LEO, escucho y veo los informativos de diversos medios de comunicación. Leo, escucho y veo que España se ha convertido en una corrida de toros permanente, un circo con múltiples enanos, entre los que abundan las acusaciones y las exculpaciones de cargos, incluso después de ser las personas detenidas, con gran despliegue policial y ventolera mediática, en unas operaciones que podemos tildar de sainetes. Se habla de infracciones fiscales, de amenazas, de vídeos subidos de tono, de asuntos hirientes, de latrocinios, malos tratos..., aunque es probable que en unas pocas semanas estos cargos sean retirados; pero las imputaciones más graves, las que de la noche a la mañana derriban del podio del honor a una persona, arrojándola al barrizal del desprestigio, esas, como las golondrinas de Bécquer, esas no se olvidarán. Y uno, ante esta situación tan candente y común, se pregunta: ¿y quién devuelve ahora el honor destruido a estas personas? ¿Quién les resarce de las afrentosas imágenes que divulgan las televisiones y los periódicos cuando van a declarar ante un tribunal? ¿Quién les compensa por todo ese tiempo en los que se ven escarnecidos y vilipendiados, arrastrados por el fango y expuestos a la reprobación social? No defendemos aquí que una cantante, un duque consorte, un político, un militar, un futbolista, un torero, un muerto, etc., por ser personas de relevancia pública, merezcan un trato privilegiado; aunque, desde luego, precisamente porque su celebridad puede convertir cualquier atribución delictiva que se le haga en motivo de escándalo, sería aconsejable que las investigaciones se hagan con el más discreto celo. Pues si se demuestra que los presuntos, más allá de su notoria celebridad, son inocentes del delito que se les imputa, cabe preguntarse si se ha respetado su presunción de inocencia.

En una época como la nuestra, el principio de presunción de inocencia no puede circunscribirse al ámbito estricto y formalista del proceso judicial; su garantía debe extenderse a ese brumoso territorio que denominamos opinión pública. Mis preguntas son: ¿puede ser compatible una detención con la presunción de inocencia? ¿Es compatible con la presunción de inocencia que los entresijos de las operaciones policiales que preceden a una detención sean desmenuzados en las tribunas mediáticas? ¿Y que se filtren los sumarios judiciales? ¿Y que se monten juicios paralelos en la prensa? El sensacionalismo que rodea a algunos casos, la ordalía pública que durante meses, día sí y el otro también, se organiza en torno a algún famoso, ¿es compatible con la presunción de inocencia? Que luego estos personajes resulten exculpados, ante los ojos de una "opinión pública" ahíta de carnaza informativa, es ya lo de menos; antes de que el juez archive los cargos contra ellos, la "opinión pública" ya los ha juzgado y condenado. Y la sombra de esa condena les perseguirá mientras vivan y aún después de muertos, como un sambenito aflictivo.

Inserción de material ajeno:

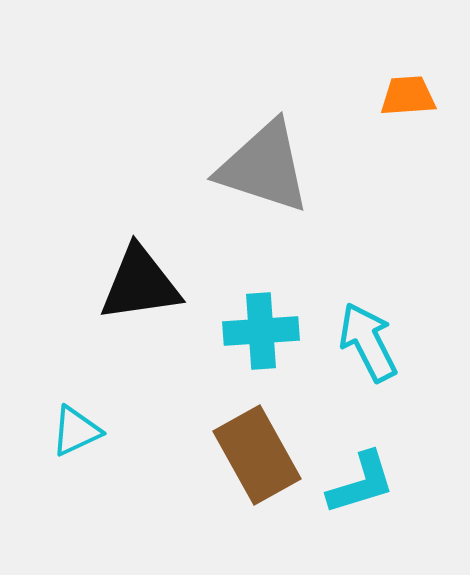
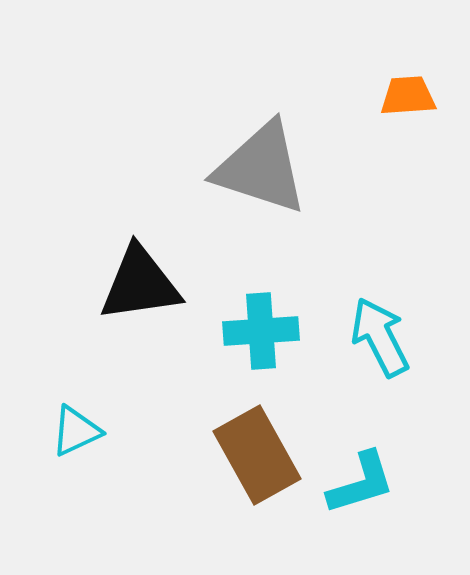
gray triangle: moved 3 px left, 1 px down
cyan arrow: moved 12 px right, 5 px up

El grado de cinismo de los contertulios es tal que se llega a insinuar, incluso, que muchos rostros populares son detenidos porque así se decretó desde altas instancias políticas, para de este modo distraer la atención de la "opinión pública" de otros asuntos más hirientes y escandalosos que nos atañen, pues a esas altas instancias políticas les conviene mantenerse en un segundo plano, protegidos del escrutinio mediático.

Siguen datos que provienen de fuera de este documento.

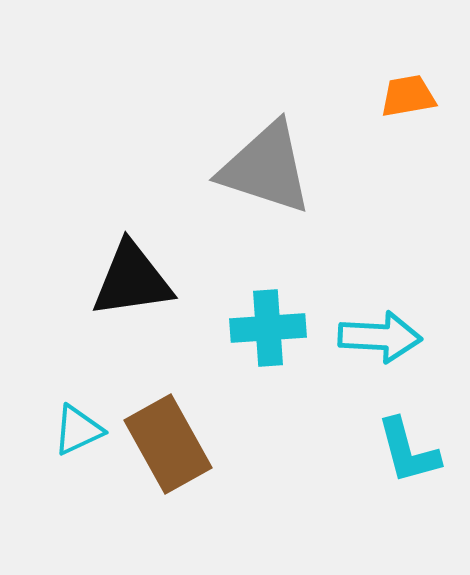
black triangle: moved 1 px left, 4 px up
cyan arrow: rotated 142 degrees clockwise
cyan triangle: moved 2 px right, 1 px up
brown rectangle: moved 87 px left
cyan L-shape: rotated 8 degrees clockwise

Sin entrar a considerar tales especulaciones, lo que sí parece probado es que la prensa ha divulgado particularidades de algunas operaciones policiales que tendrían que haber permanecido en el más riguroso secreto. Nunca se sabe si la divulgación es fruto de "soplos", de negligencias o de una práctica periodística poco escrupulosa -aunque algunos lo llaman periodismo de investigación-; lo que sí es evidente es el daño que se hace a estas personas y sus familias, un daño irreparable. Vivimos, se dice siempre, en la "sociedad del espectáculo" y bajo este sintagma eufemístico se cobija una exaltación de la llamada "libertad informativa", convertida en salvoconducto para la expendeduría de carnaza, lograda a través de los métodos más sórdidos e inescrupulosos.

Modestamente opino que los medios de comunicación deberían meditar seriamente, si no desean que su menguante prestigio acabe extinguiéndose por completo, los fundamentos de su misión: no se puede alimentar la curiosidad de la llamada "opinión pública" a costa de desbaratar famas y aventar turbios rumores. Y esta reflexión perentoria debería extenderse a quienes tienen como cometido perseguir el delito y administrar justicia: confundir ese cometido con la propagación de la sospecha y la "espectacularización" de las acciones policiales y judiciales solo contribuirá a su propia degradación. Y, de paso, a destrozar vidas: las de quienes sufren en sus propias carnes los zarpazos del sensacionalismo mediático; pero también las de quienes nos alimentamos de esa carroña y nos refocilamos en su podredumbre.